Bereits Kobie van Rensburg hat am Theater Krefeld Mönchengladbach Ähnliches versucht, war aber an die Handlung der Oper gebunden. Haring ist hier im Vorteil, weil er auf die immer noch gültige Dramatik vertraut, die Schwarzweiß-Bildern innewohnt, und nicht von einer Handlung abhängig ist. Mehr noch: Mit Andreas Berger hat der Choreograf einen Komponisten zur Seite, der die Bilder auf den Takt genau unterstützen kann und ein Sound-Design entwickelt, das vom Geräusch bis zum melodiösen Song alle Möglichkeiten bietet. Und Berger nutzt seine Möglichkeiten in der ganzen Bandbreite aus.

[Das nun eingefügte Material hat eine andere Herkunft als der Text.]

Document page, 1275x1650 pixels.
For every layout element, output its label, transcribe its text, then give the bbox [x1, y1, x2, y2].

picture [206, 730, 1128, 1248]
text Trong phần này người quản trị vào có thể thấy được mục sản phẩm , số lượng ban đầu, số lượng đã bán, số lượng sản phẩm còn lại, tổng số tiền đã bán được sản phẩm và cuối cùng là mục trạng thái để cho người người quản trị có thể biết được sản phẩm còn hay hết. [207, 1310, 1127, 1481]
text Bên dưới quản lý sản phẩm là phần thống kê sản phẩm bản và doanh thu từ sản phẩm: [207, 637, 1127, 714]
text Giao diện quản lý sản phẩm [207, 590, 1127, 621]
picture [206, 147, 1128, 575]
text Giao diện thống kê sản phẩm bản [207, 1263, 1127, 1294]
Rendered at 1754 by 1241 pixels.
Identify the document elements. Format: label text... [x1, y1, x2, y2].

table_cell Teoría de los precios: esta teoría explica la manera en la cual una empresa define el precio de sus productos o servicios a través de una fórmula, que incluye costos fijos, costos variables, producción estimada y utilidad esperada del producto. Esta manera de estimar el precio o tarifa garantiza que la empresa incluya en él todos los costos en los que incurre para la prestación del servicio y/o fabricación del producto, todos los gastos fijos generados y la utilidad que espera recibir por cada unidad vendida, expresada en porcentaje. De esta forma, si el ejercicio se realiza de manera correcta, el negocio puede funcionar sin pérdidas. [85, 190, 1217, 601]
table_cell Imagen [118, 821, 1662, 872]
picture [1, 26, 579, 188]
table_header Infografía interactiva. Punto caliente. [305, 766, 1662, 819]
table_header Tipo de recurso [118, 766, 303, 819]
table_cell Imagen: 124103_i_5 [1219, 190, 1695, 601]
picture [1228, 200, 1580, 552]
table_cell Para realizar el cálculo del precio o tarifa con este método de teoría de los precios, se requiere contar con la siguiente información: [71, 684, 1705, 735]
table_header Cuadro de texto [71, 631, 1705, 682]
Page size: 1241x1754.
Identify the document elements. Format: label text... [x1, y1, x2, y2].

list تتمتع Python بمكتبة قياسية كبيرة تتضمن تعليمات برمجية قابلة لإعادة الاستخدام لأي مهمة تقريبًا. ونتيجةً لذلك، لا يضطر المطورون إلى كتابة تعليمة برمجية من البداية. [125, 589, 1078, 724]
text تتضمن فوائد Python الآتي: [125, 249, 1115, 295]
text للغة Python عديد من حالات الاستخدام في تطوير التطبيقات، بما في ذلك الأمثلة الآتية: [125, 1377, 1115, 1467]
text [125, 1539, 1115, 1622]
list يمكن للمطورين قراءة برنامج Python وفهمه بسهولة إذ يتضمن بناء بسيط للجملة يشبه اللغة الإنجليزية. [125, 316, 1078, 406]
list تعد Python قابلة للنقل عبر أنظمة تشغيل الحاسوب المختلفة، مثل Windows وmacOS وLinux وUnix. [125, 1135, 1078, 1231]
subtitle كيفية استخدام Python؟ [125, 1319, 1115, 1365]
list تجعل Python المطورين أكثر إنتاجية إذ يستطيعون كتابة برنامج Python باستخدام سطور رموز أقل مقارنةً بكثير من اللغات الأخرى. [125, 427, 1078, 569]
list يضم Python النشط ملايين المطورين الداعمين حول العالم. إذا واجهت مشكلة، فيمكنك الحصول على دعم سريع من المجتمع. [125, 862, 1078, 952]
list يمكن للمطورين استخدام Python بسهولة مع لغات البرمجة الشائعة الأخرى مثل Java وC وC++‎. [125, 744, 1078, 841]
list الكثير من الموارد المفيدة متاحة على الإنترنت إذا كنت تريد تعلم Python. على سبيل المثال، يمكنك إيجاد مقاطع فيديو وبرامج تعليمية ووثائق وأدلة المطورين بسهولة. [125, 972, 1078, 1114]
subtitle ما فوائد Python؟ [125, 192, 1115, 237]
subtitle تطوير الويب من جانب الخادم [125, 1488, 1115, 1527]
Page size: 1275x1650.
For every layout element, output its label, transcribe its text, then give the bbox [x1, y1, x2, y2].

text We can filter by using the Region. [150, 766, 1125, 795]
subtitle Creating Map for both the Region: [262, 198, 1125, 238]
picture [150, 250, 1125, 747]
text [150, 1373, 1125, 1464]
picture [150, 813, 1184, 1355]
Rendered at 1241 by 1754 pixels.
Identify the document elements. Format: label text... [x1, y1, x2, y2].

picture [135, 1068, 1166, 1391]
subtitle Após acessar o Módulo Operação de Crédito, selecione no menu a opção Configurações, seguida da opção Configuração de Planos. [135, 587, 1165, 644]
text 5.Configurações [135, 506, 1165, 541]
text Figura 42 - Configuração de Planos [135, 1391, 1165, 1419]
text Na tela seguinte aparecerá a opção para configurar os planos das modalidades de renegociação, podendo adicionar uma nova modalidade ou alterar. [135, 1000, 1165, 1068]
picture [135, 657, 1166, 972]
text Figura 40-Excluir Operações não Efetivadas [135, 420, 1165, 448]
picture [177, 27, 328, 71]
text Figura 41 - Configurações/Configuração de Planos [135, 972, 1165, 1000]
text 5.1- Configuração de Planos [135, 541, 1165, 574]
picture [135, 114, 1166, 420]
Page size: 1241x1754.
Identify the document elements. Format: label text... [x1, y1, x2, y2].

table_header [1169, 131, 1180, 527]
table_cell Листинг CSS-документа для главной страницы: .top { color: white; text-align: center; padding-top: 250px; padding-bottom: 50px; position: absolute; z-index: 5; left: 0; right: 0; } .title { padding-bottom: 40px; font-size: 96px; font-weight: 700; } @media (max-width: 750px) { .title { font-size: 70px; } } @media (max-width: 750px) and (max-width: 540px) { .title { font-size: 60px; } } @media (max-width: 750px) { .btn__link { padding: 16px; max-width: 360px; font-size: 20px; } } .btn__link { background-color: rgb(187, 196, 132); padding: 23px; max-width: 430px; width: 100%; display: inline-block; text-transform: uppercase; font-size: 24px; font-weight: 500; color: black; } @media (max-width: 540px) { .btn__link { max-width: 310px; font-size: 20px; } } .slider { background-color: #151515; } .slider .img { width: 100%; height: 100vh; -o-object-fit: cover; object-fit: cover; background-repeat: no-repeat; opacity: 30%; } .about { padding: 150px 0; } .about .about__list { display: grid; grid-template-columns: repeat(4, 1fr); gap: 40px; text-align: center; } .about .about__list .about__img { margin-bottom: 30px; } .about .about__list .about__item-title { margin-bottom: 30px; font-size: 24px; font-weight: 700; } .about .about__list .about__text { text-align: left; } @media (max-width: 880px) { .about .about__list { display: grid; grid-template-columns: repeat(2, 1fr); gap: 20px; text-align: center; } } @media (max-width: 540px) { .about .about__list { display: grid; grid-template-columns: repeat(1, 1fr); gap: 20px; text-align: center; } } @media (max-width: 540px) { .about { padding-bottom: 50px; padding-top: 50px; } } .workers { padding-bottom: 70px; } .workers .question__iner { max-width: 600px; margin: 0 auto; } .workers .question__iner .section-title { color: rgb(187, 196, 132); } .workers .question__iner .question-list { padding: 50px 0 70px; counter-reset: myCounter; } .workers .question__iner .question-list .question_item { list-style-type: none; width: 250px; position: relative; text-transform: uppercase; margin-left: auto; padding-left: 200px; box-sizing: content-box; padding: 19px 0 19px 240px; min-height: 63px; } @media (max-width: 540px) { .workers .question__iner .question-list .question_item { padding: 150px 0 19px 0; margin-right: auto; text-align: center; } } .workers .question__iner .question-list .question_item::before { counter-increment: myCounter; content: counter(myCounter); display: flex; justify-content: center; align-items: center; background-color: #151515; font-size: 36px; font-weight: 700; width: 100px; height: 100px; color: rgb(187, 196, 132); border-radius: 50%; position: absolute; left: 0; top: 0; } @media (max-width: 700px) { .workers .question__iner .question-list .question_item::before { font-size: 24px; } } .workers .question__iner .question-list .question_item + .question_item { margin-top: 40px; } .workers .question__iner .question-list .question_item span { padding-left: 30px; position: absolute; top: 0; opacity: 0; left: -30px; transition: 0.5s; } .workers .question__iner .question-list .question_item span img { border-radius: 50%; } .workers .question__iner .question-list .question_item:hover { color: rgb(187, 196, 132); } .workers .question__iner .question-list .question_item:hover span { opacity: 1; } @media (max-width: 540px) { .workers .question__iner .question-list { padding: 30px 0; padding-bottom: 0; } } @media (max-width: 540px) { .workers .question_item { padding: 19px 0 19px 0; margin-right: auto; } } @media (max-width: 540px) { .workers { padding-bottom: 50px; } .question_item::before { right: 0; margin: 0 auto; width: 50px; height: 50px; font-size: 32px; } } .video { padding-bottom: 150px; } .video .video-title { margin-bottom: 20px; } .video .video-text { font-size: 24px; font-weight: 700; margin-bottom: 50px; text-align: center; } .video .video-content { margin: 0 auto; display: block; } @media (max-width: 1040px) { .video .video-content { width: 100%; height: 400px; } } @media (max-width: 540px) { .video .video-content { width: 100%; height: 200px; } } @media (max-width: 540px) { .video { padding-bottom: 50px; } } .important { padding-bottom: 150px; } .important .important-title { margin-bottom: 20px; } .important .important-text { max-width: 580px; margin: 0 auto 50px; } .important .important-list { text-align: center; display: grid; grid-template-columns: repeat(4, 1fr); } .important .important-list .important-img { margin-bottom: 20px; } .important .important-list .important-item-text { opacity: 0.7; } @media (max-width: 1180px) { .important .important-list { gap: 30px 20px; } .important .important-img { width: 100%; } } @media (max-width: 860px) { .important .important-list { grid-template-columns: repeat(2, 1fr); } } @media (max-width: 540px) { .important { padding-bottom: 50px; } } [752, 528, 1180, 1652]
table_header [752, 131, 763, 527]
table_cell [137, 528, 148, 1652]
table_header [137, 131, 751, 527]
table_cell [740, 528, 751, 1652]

Das schafft Abwechslung, erfreuliche Überraschungsmomente und unterstützt die Dramatik auf der Bühne, die so intensiv wird, dass ein Mord, wie im Film noir nicht so selten, hier als Dreingabe hingenommen werden könnte.

Seinen Teil trägt auch Lichtdesigner Thomas Jelinek bei, indem er weißes Licht sparsam, aber höchst variabel verwendet. So sparsam allerdings, dass sich zumindest von den höhergelegenen Zuschauerplätzen aus nicht jeder der zahlreichen Kostümwechsel als notwendig erschließt. Zu ähnlich sind sich oft die Kleidungsstücke, die Julia Capp ausgewählt hat.

Nach rund 70 Minuten, die man zum größten Teil auf der vorderen Stuhlkante verbringt, geht das Geschehen auf der Bühne zu Ende. Neben hervorragender Unterhaltung im besten Sinne hat es vor allem eine Botschaft vermittelt: Die Zukunft hat – endlich – begonnen. Das Publikum zeigt sich tief beeindruckt, aber nach einem langen, langen Tag muss sich der Applaus auf das kürzestmögliche Maß beschränken.